Assignment 1: In the Azure deployment write-up below, what do published pipelines enable?
Assignment 2: Continue the Azure deployment write-up below, picking up right after its final sentence.

Excerpt provided:

The purpose of this capstone is to deploy the best model generated by autoML, and make predictions with said model via a REST endpoint. We also created and published a pipeline associated to the best deployed model in order to demonstrate the importance of automating our ML process, as well as its potential to scale up or down the number of models maintained (should this pipeline be used for production).
Brief overview of deploying our model, and making a POST request:
This project introduces the Azure feature of deploying our best model, and using its generated REST endpoint, as well as API KEY, to make a prediction from the deployed model with endpoint /score. In the demo video, I will demonstrate how we send a POST request with this endpoint. To prove that the endpoint is valid, and the POST request was valid, I will also prove in the demo video the prediction outputted by the model, and how its sent back as a response from the server for the user to view in the CLI.
Brief overview of creating and publishing pipelines: This project demonstrates the Azure capabilities to create and publish an endpoint from the notebook. It also introduces importance of pipelines, with the intention of exposing machine learning learners the capabilities what pipelines can bring to development and/or production:
- published pipelines enable publicly accessible HTTP endpoints
- third-party services can be included into the pipeline to ensure model is working as comprehensively as intended
- MLOps engineers can monitor a pipeline job, and analyze its performance and/or track errors.
The steps I took to fulfill this objective:
1.) Authenticate my account to access my workspace
2.) Upload the dataset, and create autoML experiment
4.) Deploy the best model
5.) Enable logging of model deployment status
6.) Create swagger documentation
7.) Create, publish, and consume pipeline
This is a very simplified visual representation of how requests and responses are sent when we use the HTTP endpoint.
1.) A user (client-side) either using a CLI or GUI makes a POST request, inputting all the data required to be fed into the ML model.
2.) That body of information, along with a url (with /score endpoint), and a bearer token, is sent to the server.

Records provided:
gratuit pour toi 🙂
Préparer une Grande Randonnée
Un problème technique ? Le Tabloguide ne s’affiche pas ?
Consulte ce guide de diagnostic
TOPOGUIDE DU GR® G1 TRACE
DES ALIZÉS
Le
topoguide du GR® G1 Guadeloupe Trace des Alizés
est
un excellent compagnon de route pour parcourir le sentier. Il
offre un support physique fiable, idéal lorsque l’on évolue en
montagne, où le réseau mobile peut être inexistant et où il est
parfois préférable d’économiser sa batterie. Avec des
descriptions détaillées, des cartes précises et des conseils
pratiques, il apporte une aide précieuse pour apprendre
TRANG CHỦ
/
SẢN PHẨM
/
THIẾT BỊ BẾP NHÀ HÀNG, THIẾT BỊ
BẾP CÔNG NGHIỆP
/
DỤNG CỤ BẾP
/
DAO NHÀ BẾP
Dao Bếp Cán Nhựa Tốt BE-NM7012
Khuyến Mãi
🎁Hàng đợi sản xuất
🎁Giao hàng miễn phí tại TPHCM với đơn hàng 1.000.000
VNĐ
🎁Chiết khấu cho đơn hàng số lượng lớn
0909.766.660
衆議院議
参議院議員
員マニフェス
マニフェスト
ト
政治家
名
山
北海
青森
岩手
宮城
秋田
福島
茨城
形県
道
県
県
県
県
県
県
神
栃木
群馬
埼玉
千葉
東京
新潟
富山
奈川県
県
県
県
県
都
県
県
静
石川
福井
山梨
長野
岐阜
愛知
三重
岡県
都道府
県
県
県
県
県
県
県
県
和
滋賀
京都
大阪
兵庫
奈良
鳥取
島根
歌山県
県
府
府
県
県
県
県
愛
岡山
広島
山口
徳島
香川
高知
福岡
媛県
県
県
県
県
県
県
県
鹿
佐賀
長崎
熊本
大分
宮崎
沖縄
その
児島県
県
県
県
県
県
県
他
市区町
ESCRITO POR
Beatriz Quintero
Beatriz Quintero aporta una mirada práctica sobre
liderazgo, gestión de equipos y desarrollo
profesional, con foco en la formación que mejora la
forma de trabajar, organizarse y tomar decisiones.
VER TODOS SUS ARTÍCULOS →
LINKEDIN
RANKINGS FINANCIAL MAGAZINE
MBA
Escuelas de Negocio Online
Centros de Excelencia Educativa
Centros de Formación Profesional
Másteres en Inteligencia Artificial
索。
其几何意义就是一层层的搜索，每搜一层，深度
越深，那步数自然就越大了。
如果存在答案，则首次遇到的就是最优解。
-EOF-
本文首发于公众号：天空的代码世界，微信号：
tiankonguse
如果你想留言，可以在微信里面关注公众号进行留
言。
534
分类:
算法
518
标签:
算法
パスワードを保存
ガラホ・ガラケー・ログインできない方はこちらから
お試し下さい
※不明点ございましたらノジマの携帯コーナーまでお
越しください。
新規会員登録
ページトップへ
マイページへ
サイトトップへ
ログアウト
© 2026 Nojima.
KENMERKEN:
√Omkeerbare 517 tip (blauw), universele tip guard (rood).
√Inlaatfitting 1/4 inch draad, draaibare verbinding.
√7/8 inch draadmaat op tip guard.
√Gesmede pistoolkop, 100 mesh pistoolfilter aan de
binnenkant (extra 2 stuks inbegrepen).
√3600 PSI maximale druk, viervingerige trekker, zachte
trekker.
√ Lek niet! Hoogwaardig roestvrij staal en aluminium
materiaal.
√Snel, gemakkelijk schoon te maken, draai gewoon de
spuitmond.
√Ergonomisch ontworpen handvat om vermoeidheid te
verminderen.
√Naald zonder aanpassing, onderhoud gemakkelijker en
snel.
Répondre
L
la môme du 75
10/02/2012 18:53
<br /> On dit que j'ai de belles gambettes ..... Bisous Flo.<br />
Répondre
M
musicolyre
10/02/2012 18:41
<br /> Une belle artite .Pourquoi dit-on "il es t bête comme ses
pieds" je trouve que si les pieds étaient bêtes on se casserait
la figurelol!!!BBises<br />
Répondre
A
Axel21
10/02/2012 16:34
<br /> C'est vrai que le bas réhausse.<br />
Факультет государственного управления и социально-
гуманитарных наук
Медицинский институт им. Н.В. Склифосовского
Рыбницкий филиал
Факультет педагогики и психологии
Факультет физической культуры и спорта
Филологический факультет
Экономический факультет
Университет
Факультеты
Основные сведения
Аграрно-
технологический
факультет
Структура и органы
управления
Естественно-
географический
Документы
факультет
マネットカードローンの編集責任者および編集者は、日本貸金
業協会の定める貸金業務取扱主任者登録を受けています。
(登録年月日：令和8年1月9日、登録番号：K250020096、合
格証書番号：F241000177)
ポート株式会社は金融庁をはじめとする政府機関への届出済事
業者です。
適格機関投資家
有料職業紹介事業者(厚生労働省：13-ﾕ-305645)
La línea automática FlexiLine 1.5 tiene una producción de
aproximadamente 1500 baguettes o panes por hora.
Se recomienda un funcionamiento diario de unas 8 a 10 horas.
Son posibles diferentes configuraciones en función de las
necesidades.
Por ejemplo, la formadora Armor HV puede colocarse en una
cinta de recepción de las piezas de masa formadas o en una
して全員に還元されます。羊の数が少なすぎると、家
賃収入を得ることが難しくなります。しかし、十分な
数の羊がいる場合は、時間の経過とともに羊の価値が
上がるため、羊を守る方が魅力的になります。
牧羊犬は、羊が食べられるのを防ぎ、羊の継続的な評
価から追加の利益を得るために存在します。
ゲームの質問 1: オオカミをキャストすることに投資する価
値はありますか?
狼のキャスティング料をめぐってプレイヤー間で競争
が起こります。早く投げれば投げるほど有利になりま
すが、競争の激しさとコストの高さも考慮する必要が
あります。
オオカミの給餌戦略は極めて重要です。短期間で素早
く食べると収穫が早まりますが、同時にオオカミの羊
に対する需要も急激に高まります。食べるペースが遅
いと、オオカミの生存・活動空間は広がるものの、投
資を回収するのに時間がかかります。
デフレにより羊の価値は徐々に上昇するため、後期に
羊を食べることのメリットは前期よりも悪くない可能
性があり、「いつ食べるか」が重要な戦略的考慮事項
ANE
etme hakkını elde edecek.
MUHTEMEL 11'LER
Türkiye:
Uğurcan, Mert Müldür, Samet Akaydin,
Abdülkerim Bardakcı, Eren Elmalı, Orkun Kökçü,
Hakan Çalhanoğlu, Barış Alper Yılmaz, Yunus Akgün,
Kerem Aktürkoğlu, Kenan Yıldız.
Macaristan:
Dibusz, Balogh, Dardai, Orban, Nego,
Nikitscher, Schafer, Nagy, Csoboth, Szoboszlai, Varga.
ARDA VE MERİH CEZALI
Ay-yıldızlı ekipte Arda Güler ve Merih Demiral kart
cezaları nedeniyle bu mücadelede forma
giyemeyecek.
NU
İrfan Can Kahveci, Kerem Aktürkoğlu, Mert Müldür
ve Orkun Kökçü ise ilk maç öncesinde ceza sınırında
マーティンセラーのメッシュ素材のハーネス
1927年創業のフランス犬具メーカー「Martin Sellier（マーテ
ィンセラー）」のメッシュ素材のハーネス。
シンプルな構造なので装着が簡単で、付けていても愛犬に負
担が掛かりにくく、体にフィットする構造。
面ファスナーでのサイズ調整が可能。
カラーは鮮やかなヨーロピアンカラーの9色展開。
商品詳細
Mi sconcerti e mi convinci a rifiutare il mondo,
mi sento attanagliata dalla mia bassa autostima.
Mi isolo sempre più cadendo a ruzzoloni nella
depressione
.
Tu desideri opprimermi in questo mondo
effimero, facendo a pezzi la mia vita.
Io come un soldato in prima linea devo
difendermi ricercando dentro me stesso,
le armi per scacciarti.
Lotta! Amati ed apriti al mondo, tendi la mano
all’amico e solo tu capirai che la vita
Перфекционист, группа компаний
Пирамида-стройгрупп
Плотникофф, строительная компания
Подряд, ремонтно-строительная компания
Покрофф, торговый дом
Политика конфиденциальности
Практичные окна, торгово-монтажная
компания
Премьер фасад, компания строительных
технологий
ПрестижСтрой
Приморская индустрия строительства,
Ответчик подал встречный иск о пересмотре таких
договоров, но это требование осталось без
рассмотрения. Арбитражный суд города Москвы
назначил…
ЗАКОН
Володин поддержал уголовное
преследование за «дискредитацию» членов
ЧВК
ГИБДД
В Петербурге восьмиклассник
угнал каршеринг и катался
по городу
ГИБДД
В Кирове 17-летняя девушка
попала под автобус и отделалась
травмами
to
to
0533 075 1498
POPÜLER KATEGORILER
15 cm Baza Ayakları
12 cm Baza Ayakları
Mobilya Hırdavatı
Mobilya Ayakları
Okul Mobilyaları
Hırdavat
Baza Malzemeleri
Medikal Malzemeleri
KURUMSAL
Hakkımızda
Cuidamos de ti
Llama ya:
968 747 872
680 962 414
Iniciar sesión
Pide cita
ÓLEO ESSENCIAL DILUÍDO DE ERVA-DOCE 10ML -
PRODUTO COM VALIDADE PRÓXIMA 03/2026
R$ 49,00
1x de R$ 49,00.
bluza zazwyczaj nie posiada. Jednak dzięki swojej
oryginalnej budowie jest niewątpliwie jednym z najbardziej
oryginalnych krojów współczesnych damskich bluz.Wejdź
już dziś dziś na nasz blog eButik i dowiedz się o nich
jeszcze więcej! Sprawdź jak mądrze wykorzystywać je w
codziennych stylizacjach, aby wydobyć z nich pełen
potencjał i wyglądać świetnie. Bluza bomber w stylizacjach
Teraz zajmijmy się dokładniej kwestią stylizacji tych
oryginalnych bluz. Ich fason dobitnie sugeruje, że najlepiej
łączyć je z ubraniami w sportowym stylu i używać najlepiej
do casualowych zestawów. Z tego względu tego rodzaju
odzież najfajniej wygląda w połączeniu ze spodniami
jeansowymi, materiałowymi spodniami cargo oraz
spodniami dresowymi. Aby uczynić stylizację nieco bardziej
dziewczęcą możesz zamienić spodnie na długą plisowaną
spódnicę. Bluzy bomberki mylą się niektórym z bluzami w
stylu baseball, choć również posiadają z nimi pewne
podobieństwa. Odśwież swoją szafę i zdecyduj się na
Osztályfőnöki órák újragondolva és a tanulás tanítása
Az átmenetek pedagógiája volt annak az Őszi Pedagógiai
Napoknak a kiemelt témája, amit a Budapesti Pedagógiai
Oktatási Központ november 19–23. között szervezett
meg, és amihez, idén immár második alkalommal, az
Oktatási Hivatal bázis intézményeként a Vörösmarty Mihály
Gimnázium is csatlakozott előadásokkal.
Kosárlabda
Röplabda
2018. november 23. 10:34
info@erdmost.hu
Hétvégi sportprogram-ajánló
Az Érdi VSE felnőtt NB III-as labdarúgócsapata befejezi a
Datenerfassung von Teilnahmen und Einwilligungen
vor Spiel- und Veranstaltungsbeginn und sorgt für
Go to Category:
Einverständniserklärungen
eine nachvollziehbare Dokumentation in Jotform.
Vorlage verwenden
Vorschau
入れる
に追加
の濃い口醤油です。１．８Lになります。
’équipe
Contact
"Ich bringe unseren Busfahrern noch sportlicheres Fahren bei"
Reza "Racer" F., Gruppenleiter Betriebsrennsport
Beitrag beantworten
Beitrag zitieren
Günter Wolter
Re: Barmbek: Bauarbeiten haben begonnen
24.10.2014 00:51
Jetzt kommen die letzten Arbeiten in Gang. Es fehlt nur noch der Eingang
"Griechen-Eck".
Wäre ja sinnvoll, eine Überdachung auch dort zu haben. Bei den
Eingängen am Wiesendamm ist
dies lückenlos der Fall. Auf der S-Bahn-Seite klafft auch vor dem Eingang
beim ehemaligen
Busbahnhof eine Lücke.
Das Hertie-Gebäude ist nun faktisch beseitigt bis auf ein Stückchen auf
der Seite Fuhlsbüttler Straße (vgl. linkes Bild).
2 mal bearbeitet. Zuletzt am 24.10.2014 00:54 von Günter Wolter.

Response area 1: Publicly accessible HTTP endpoints.

Response area 2:
3.) The server checks if the bearer token is recognized, checks if the url passed is valid, and checks if the information passed is valid to be read. If all is valid, then it asks the model to use the body of input to make a prediction.
4.) The model outputs its prediction in a json format
5.) The json output is sent back to the client as a response, displayed in json format for the user to read (either through their CLI or GUI)
Before we do any AutoML magic, we should authenticate the user that is using the AzureML workspace and resource group to train and deploy a model. In this capstone project, I authenticated an Azure Portal user (me) through creating a "Service Principal" role with controlled permissions to access specific resources. In my case, the workspace cap-tryout and resource group mleng is shared to me, with my specific client id (--- whited out ---).
After the user is authenticated, the next step is to upload a dataset for the AutoML experiement to train on. For this capstone project, I downloaded the bankmarketing.csv locally, and uploaded it via the Azure Portal as a tabular dataset, with y as our label.
Next is to create a new autoML experiment. After we initiated an autoML experiment with this dataset, we wait for it to finish training. The picture above is a reference of what the AutoML experiment status looks like once it is done training.
Along with its completion, the AutoML experiment we just ran usually outputs the best model that yields the best accuracy. In our case, we have Voting Ensemble as our best model, yielding an accuracy of 94.697%.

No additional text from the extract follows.